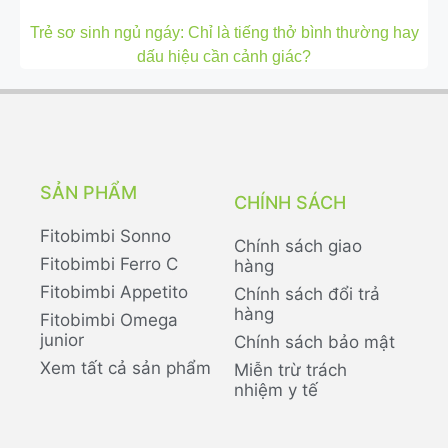
Trẻ sơ sinh ngủ ngáy: Chỉ là tiếng thở bình thường hay
dấu hiệu cần cảnh giác?
SẢN PHẨM
CHÍNH SÁCH
Fitobimbi Sonno
Chính sách giao
Fitobimbi Ferro C
hàng
Fitobimbi Appetito
Chính sách đổi trả
hàng
Fitobimbi Omega
junior
Chính sách bảo mật
Xem tất cả sản phẩm
Miễn trừ trách
nhiệm y tế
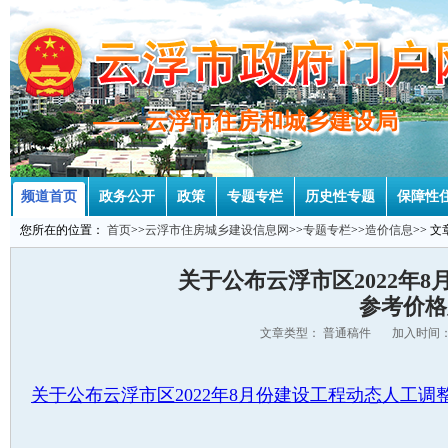
—— 云浮市住房和城乡建设局
—— 云浮市住房和城乡建设局
频道首页
政务公开
政策
专题专栏
历史性专题
保障性
您所在的位置：
首页
>>
云浮市住房城乡建设信息网
>>
专题专栏
>>
造价信息
>> 
关于公布云浮市区2022年
参考价格
文章类型： 普通稿件 加入时间：2
关于公布云浮市区2022年8月份建设工程动态人工调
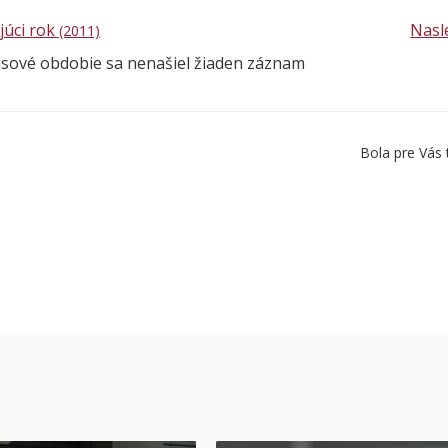
júci rok
Nasl
(2011)
asové obdobie sa nenašiel žiaden záznam
Bola pre Vás 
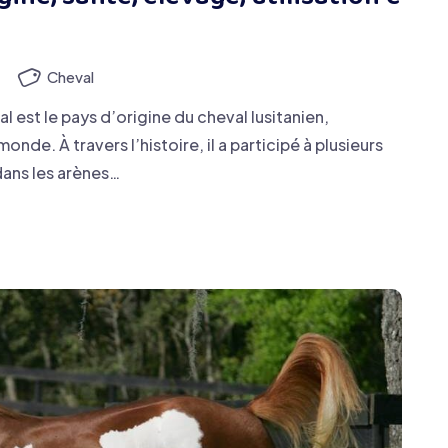
)
Cheval
l est le pays d’origine du cheval lusitanien,
de. À travers l’histoire, il a participé à plusieurs
dans les arènes…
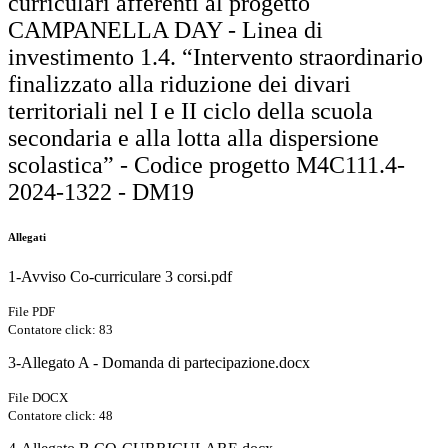
curriculari afferenti al progetto
CAMPANELLA DAY - Linea di
investimento 1.4. “Intervento straordinario
finalizzato alla riduzione dei divari
territoriali nel I e II ciclo della scuola
secondaria e alla lotta alla dispersione
scolastica” - Codice progetto M4C111.4-
2024-1322 - DM19
Allegati
1-Avviso Co-curriculare 3 corsi.pdf
File PDF
Contatore click: 83
3-Allegato A - Domanda di partecipazione.docx
File DOCX
Contatore click: 48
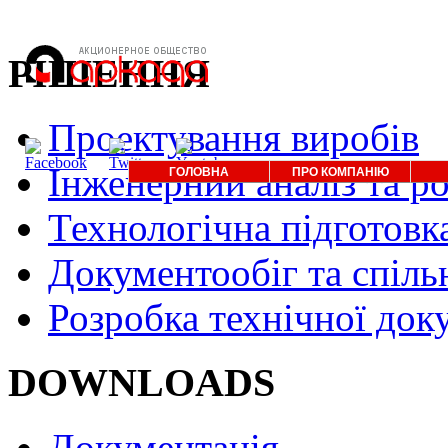
РІШЕННЯ
Проектування виробів
Інженерний аналіз та р
ГОЛОВНА
ПРО КОМПАНІЮ
Технологічна підготовк
Документообіг та спіль
Розробка технічної док
DOWNLOADS
Документація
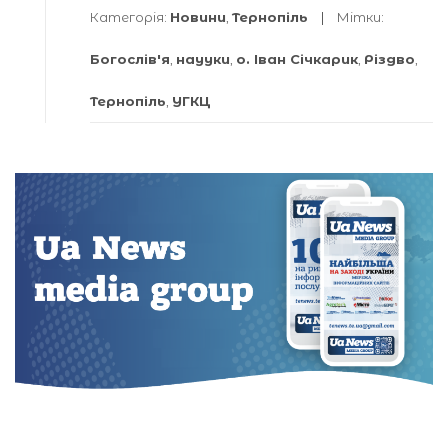
Категорія:
Новини
,
Тернопіль
Мітки:
Богослів'я
,
наууки
,
о. Іван Січкарик
,
Різдво
,
Тернопіль
,
УГКЦ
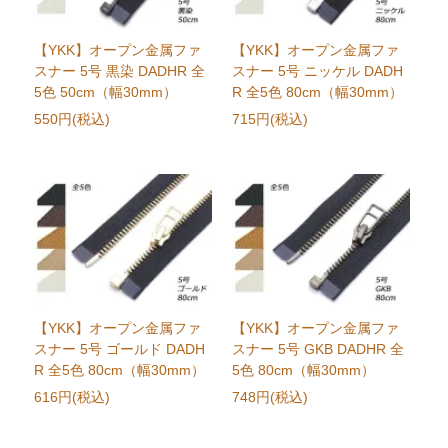
【YKK】オープン金属ファ
【YKK】オープン金属ファ
スナー 5号 黒染 DADHR 全
スナー 5号 ニッケル DADH
5色 50cm（幅30mm）
R 全5色 80cm（幅30mm）
550円(税込)
715円(税込)
【YKK】オープン金属ファ
【YKK】オープン金属ファ
スナー 5号 ゴールド DADH
スナー 5号 GKB DADHR 全
R 全5色 80cm（幅30mm）
5色 80cm（幅30mm）
616円(税込)
748円(税込)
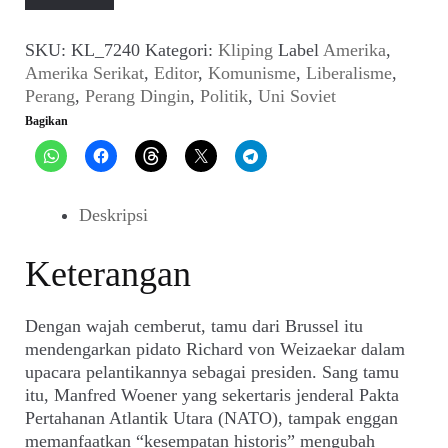
dan
Timur
SKU:
KL_7240
Kategori:
Kliping
Label
Amerika
,
(Editor_No.
Amerika Serikat
,
Editor
,
Komunisme
,
Liberalisme
,
40,
Perang
,
Perang Dingin
,
Politik
,
Uni Soviet
10
Bagikan
Juni
1989)
Deskripsi
Keterangan
Dengan wajah cemberut, tamu dari Brussel itu
mendengarkan pidato Richard von Weizaekar dalam
upacara pelantikannya sebagai presiden. Sang tamu
itu, Manfred Woener yang sekertaris jenderal Pakta
Pertahanan Atlantik Utara (NATO), tampak enggan
memanfaatkan “kesempatan historis” mengubah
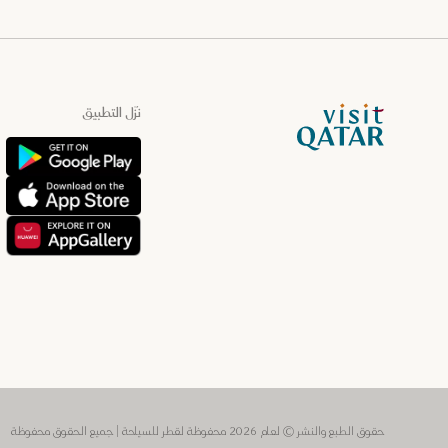
الصفحة الرئيسية لموقع VisitQatar
نزّل التطبيق
4
Attraction
مجاناً
عرض التفاصيل
مطعم الثريا
يقع مطعم الثريا داخل فندق إزدان الدوحة، ويجمع بين التميّز في
الطهي وحسن الضيافة. تضم القائمة المختارة بعناية أ...
اقرأ المزيد
حقوق الطبع والنشر © لعام 2026 محفوظة لقطر للسياحة | جميع الحقوق محفوظة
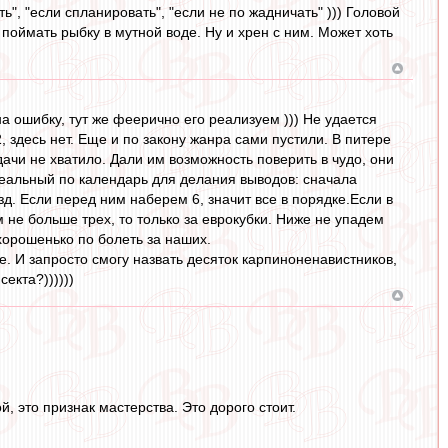
", "если спланировать", "если не по жадничать" ))) Головой
оймать рыбку в мутной воде. Ну и хрен с ним. Может хоть
а ошибку, тут же феерично его реализуем ))) Не удается
, здесь нет. Еще и по закону жанра сами пустили. В питере
дачи не хватило. Дали им возможность поверить в чудо, они
деальный по календарь для делания выводов: сначала
д. Если перед ним наберем 6, значит все в порядке.Если в
 не больше трех, то только за еврокубки. Ниже не упадем
 хорошенько по болеть за наших.
е. И запросто смогу назвать десяток карпиноненавистников,
екта?))))))
, это признак мастерства. Это дорого стоит.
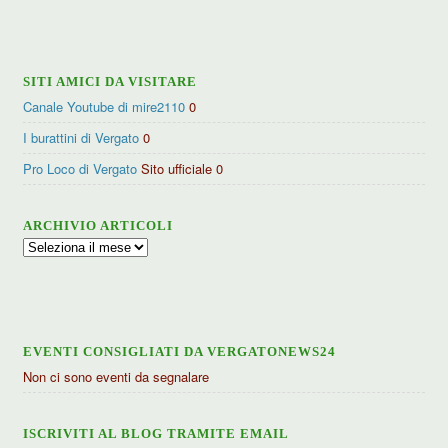
categorie
SITI AMICI DA VISITARE
Canale Youtube di mire2110
0
I burattini di Vergato
0
Pro Loco di Vergato
Sito ufficiale 0
ARCHIVIO ARTICOLI
Archivio
articoli
EVENTI CONSIGLIATI DA VERGATONEWS24
Non ci sono eventi da segnalare
ISCRIVITI AL BLOG TRAMITE EMAIL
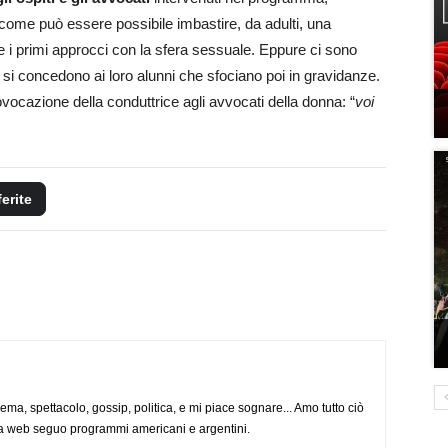
come può essere possibile imbastire, da adulti, una
e i primi approcci con la sfera sessuale. Eppure ci sono
e si concedono ai loro alunni che sfociano poi in gravidanze.
vocazione della conduttrice agli avvocati della donna: “
voi
ferite
nema, spettacolo, gossip, politica, e mi piace sognare... Amo tutto ciò
via web seguo programmi americani e argentini.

_ _ _ _ _

**WORK TO BE COMPLETED**
Render the lines of the records, from the line containing "come può essere" through the end of the records, as a Markdown table with the columns Row and Text. Number each line and leave out blank lines.

**EXERCISE ANSWER**
| Row | Text |
|---|---|
| 1 | come può essere possibile imbastire, da adulti, una |
| 2 | e i primi approcci con la sfera sessuale. Eppure ci sono |
| 3 | e si concedono ai loro alunni che sfociano poi in gravidanze. |
| 4 | vocazione della conduttrice agli avvocati della donna: “ |
| 5 | voi |
| 6 | ferite |
| 7 | nema, spettacolo, gossip, politica, e mi piace sognare... Amo tutto ciò |
| 8 | via web seguo programmi americani e argentini. |